# T-Jet wheel/tire and body post drilling ?'s



## martybauer31 (Jan 27, 2004)

Hey guys, I'm wanting to put together some almost stock t-jet runners and have a few questions....

1. Who sells good after market wheels and tires? Just looking for something I can mount on and not have to worry about wheel/tire wobble and keep the original width intact. Do people sell new straight axles as well? I have a ton of fray length (1 5/16") tungsten carbide axles, but don't really want to cut them down.

2. What do you guys use to drill body posts on resin bodies? Anyone out there selling post drilling tool sets?

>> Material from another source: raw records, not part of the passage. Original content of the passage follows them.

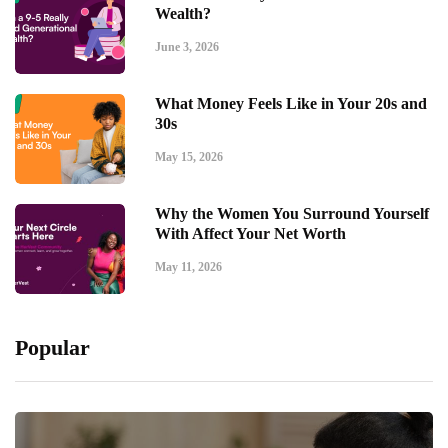
Wealth?
June 3, 2026
What Money Feels Like in Your 20s and
30s
May 15, 2026
Why the Women You Surround Yourself
With Affect Your Net Worth
May 11, 2026
Popular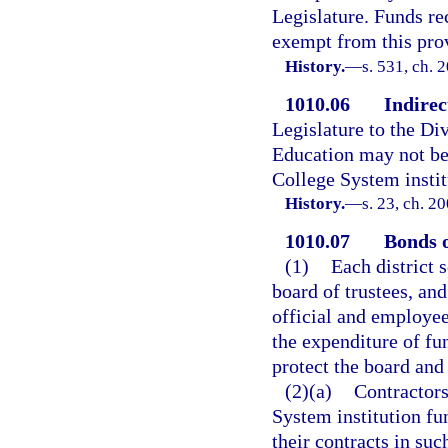
Legislature. Funds re
exempt from this pro
History.
—
s. 531, ch. 
1010.06
Indirec
Legislature to the Di
Education may not be 
College System institu
History.
—
s. 23, ch. 2
1010.07
Bonds o
(1)
Each district 
board of trustees, and
official and employee
the expenditure of fu
protect the board and
(2)(a)
Contractors
System institution fu
their contracts in su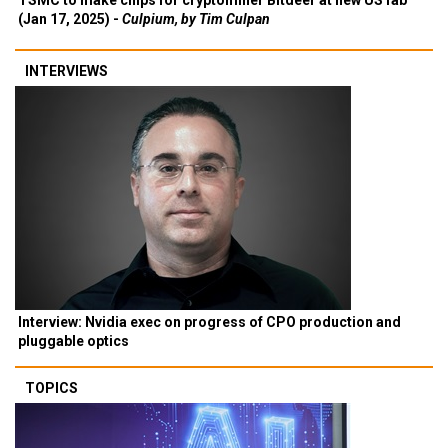
TSMC to make chips for cryptominer Bitdeer at new US fab
(Jan 17, 2025) -
Culpium, by Tim Culpan
INTERVIEWS
Interview: Nvidia exec on progress of CPO production and
pluggable optics
TOPICS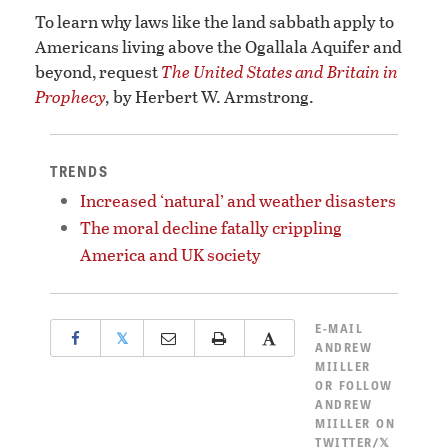
To learn why laws like the land sabbath apply to
Americans living above the Ogallala Aquifer and
beyond, request
The United States and Britain in
Prophecy
,
by Herbert W. Armstrong.
TRENDS
Increased ‘natural’ and weather disasters
The moral decline fatally crippling
America and UK society
E-MAIL
𝕏
ANDREW
MIILLER
OR
FOLLOW
ANDREW
MIILLER ON
TWITTER/𝕏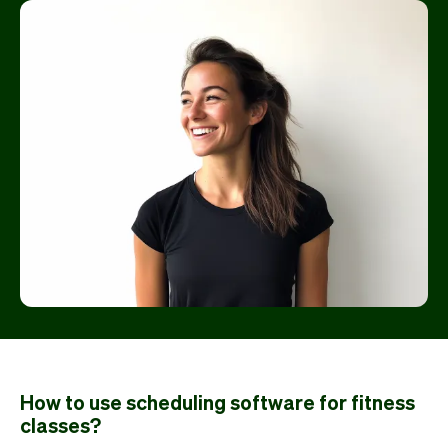
How to use scheduling software for fitness
classes?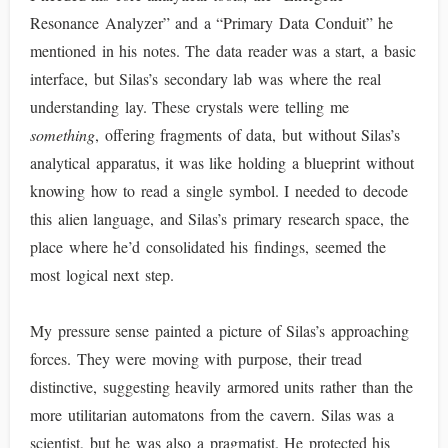
Resonance Analyzer” and a “Primary Data Conduit” he
mentioned in his notes. The data reader was a start, a basic
interface, but Silas’s secondary lab was where the real
understanding lay. These crystals were telling me
something
, offering fragments of data, but without Silas’s
analytical apparatus, it was like holding a blueprint without
knowing how to read a single symbol. I needed to decode
this alien language, and Silas’s primary research space, the
place where he’d consolidated his findings, seemed the
most logical next step.
My pressure sense painted a picture of Silas’s approaching
forces. They were moving with purpose, their tread
distinctive, suggesting heavily armored units rather than the
more utilitarian automatons from the cavern. Silas was a
scientist, but he was also a pragmatist. He protected his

Thanks as always for the help,

Marty


----------



## akahollywood (Jun 26, 2008)

I have one of these and it works real well not only for Tjet resin posts, also for threading G3/G3R body tube holes: http://cgi.ebay.com/HO-TJET-SLOTCAR...X&its=C%2BS&itu=SI%2BUA%2BLM%2BLA&otn=4&ps=63


As for good wheels/tires, you can't go wrong with RTHO skinny wheels and tires.

Hope that helps.


----------



## brownie374 (Nov 21, 2007)

JW T-jet parts has wheels and a jig for drilling posts and you can use drill rod for axles.you can buy it online.


----------



## bearsox (Apr 22, 2006)

Hi Marty ,
i got your email and can help you out no problem with most items so look for a return email . Sorry about the website as my son kinda took it down while i was on vacation plus he knew i was planning on closing down Road Rage Ho and selling off. He was a bit premature and i did get it on line again temporarily till i decide when to close shop for good . So anyway it will be up for now if you need anything else.

Thanks Dennis / Bear :wave:


----------



## martybauer31 (Jan 27, 2004)

Thanks Dennis, no worries, you've got mails.


----------



## SuperFist (Aug 7, 2005)

You can use high speed steel 1/16 drill blanks from a mill supply store and cut them to length.
But of course that won't have a spline for the crown gear.

I use the Tomy/AFX Super G+ rear axle assy for $2 for the rear axles, they're .063

I've used 1/16 oil hardened drill rod before but that's like coat hangar wire.
I didn't find it hard or true enough.

__________________


----------